Thanks to a courageous whistleblower, Sherry Hunt, Citigroup must pay $153 million to settle a civil suit alleging that the bank directed its mortgage supervisors to look the other way as tens of thousands of loans were signed, many without proper documentation. The allegations in the Complaint don’t paint a pretty picture—to say the least—of the goings-on at CitiMortgage:
Among other things, Citi failed to conduct the required full review of all early payment defaults (i.e., loans defaulting in the first six months), failed to report to HUD findings of fraud and other serious deficiencies in its loans, and encouraged its business employees to manipulate the reports of its quality control department to conceal the number and severity of deficiencies in Citi’s loans.
We commend you Sherry Hunt. Management at CitiMortgage and possibly CitiBank put profits before ethics and the law, but you did not. You saw a crime being committed and you blew the whistle. You risked your job, and possibly a career in banking to simply do the right thing. If more people had your courage and tenacity, financial institutions would play by the rules. They would not have to be hit over the head with a 2×4 wielded by the U.S. Attorney’s Office.
But what of the sanction? Sure, it’s a tremendous amount of money. But who really pays? The shareholders of Citibank, that’s who; those pension funds and other institutional investors who own the stock of an entity that has already agreed to pay $2.2 billion to settle the nationwide case against dishonest mortgage lenders. Where did these guys go wrong?
Let’s transport ourselves into the bowels of Citigroup a few years ago, as CEO Vikram Pandit hires Sanjiv Das to run CitiMortgage. Here’s how the conversation might have transpired…
Pandit: Welcome to the team, Mr. Das. We trust you understand our directive. You are a team player.
Das: Absolutely, it’s crystal clear. No questions, just keep signing away. We want a set of employees that doesn’t wonder why, but rather how. As in, “How can I process more loans in less time?” In a word, we want to be as unscrupulous as possible.
That’s brilliant. You’ve become even smarter since our time together in the one percent at Morgan Stanley. We’ve been doing this for years and with you at the helm, I trust we can make even more money.

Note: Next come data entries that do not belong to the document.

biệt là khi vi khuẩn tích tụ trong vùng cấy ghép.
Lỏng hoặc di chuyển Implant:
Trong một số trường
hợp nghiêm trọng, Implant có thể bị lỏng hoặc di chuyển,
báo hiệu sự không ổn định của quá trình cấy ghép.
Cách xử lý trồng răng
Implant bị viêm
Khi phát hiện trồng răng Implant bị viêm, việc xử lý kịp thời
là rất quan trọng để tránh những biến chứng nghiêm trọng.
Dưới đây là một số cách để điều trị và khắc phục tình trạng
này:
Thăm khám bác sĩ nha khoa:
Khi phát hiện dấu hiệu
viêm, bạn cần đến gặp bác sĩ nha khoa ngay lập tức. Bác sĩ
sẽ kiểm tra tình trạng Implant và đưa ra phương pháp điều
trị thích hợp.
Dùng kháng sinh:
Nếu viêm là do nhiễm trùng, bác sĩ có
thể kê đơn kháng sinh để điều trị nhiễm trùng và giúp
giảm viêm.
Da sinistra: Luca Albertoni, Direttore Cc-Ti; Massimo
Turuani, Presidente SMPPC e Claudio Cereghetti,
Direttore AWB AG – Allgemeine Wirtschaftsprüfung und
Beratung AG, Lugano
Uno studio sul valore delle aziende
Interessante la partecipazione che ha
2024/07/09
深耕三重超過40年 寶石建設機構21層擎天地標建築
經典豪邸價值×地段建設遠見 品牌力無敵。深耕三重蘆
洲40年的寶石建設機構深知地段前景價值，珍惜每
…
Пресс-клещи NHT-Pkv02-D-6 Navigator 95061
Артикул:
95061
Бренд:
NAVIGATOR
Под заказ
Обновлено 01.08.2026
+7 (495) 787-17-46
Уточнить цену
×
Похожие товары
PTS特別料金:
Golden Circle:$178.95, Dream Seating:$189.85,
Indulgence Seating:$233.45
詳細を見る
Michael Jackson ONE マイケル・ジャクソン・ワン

Why thanks. I agree, I’m the man for the job. But I have one question: Won’t this eventually catch up with us? These new laws encouraging and incentivizing whistleblowers scare me. When someone stands to gain millions from ratting us out—well, won’t that eventually incentivize someone enough, no matter how unquestioning my employees are?
Mr. Das, what’s the worst they could do to us? $100 million? $500 million? We’ll be raking in billions from these mortgages. This promises to be one of the most successful units at Citi. One day, no doubt, we’ll have to pay for our transgressions, but nowhere close to what we’ll rake in between now and then. The regulators are softies, and they know the banks really wield the power. They’ll choose a number that looks impressive to the public, and that’ll be that.
Hmm, well you’re the boss. Your wish is my command. I’ll find the—how many is it?—10,000 most robotic, yes-man employees I can conjure and we’ll be off and running in no time.
I can see the email now, congratulating CitiMortgage for becoming the most profitable of Citigroup’s ventures. It’d be hard to screw this one up, Sanjiv. It’s as simple as, well, spelling your name correctly.